§ **EXTRAIT À LIRE**

La procureure générale de l’État de New York, Letitia James, en conférence de presse après le jugement ordonnant à Donald Trump de payer 355 millions de dollars américains plus intérêts. Photo : (David Dee Delgado/Reuters)
La procureure générale de l’État de New York, Letitia James, a fait un premier pas vers une éventuelle saisie de biens appartenant à l’ex-président américain Donald Trump dans la foulée de sa condamnation pour une série de fraudes financières au sein de la Trump Organization.
Au début du mois, le bureau de la procureure générale a formellement notifié le greffe du comté de Westchester de la décision rendue contre l’homme d’affaires, selon ce que révèlent les documents du greffe du comté dont font état jeudi plusieurs médias américains.
C’est dans ce comté que se trouvent le domaine Seven Springs de Donald Trump ainsi qu’un de ses clubs de golf privés.
L’enregistrement officiel auprès du greffe d’un comté est l’étape préliminaire suivie par un créancier en vue d’une éventuelle saisie de biens qui se trouvent dans cette division territoriale.
Le fait que l’équipe de Letitia James ait franchi cette étape dès le 6 mars, trois semaines avant la date limite à laquelle Donald Trump doit se conformer au jugement rendu par le juge Arthur Engoron, semble indiquer qu’elle est disposée à agir rapidement si le magnat de l’immobilier s’avère incapable de respecter la décision du tribunal.
Il y a un mois, le juge Engoron, de la cour de l’État de New York à Manhattan, a condamné l’ancien président américain, qui aspire à reconquérir la Maison-Blanche, à payer 354,9 millions de dollars américains, plus des intérêts avoisinant les 100 millions, pour avoir frauduleusement surestimé la valeur nette de ses avoirs dans le but de tromper ses créanciers.
Le jugement était déjà formellement consigné à New York, où se trouvent plusieurs propriétés phares de Donald Trump, comme la Trump Tower de la 5e Avenue, le 40 Wall Street, aussi appelé Trump Building, de même que le Trump International Hotel & Tower.
Il a jusqu’au 25 mars pour se plier au jugement, à moins que la division d’appel de la Cour suprême de l’État de New York, vers laquelle il s’est tourné, vienne à son secours en repoussant l’échéance de paiement.

§ **ENTRÉES DE DONNÉES**
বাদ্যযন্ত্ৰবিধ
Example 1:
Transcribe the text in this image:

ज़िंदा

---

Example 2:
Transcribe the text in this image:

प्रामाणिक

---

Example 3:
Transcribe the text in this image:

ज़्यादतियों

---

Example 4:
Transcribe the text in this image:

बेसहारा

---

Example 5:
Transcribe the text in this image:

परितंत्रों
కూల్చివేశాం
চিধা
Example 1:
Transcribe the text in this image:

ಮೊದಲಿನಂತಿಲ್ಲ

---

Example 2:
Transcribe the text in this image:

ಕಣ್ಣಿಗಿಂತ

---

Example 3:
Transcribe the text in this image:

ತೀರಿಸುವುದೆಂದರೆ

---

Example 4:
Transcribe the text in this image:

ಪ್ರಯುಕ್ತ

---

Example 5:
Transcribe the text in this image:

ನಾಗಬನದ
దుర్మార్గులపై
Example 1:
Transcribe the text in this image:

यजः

--

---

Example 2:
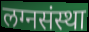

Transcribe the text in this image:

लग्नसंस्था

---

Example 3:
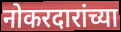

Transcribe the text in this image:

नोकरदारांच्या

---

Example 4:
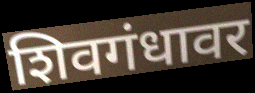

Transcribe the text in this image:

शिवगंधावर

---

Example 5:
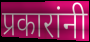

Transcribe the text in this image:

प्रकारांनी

§ **OBJECTIF A**
Indiquez si chaque affirmation concorde avec l'article sur Letitia James, en répondant par oui ou non et en citant les mots décisifs de l'article : (i) l'équipe de la procureure générale a franchi l'étape de l'enregistrement dès le 6 mars ; (ii) Donald Trump a jusqu'au 31 mars pour se plier au jugement ; (iii) le jugement était déjà formellement consigné à New York.
§ **OBJECTIF B**
Prolongez l'article sur Letitia James à la suite de sa dernière phrase.
La liste n'a aucun rôle dans cet exercice.

§ **RÉPONSE A**
(i) Oui : « Le fait que l’équipe de Letitia James ait franchi cette étape dès le 6 mars »
(ii) Non : « Il a jusqu’au 25 mars pour se plier au jugement »
(iii) Oui : « Le jugement était déjà formellement consigné à New York »

§ **RÉPONSE B**
Théoriquement, la procureure générale de l’État de New York pourrait donc enclencher dès lundi la procédure légale de saisie des comptes bancaires et des biens matériels de Donald Trump à Manhattan et à Westchester, procédure qui comporte plusieurs étapes.
En entrevue au réseau ABC le mois dernier, Mme James avait indiqué qu’elle entendait enclencher le mécanisme juridique menant à la saisie des biens de Donald Trump s’il n’avait pas les fonds pour respecter le jugement.
Nous sommes prêts à faire en sorte que [le montant prévu dans] le jugement soit payé aux New-Yorkais, et oui, je regarde le 40, Wall Street tous les jours
, a-t-elle affirmé.
Des « difficultés insurmontables » pour obtenir une caution
Donald Trump, lors de son procès civil à New York pour fraude fiscale, le 11 janvier 2024 Photo: Getty Images
À défaut de s’acquitter des pénalités avoisinant un demi-milliard de dollars, Donald Trump, qui a fait appel de sa condamnation, peut obtenir un type de prêt appelé caution d’appel
, la voie qu’il a choisie, mais qu’il se dit incapable d’obtenir.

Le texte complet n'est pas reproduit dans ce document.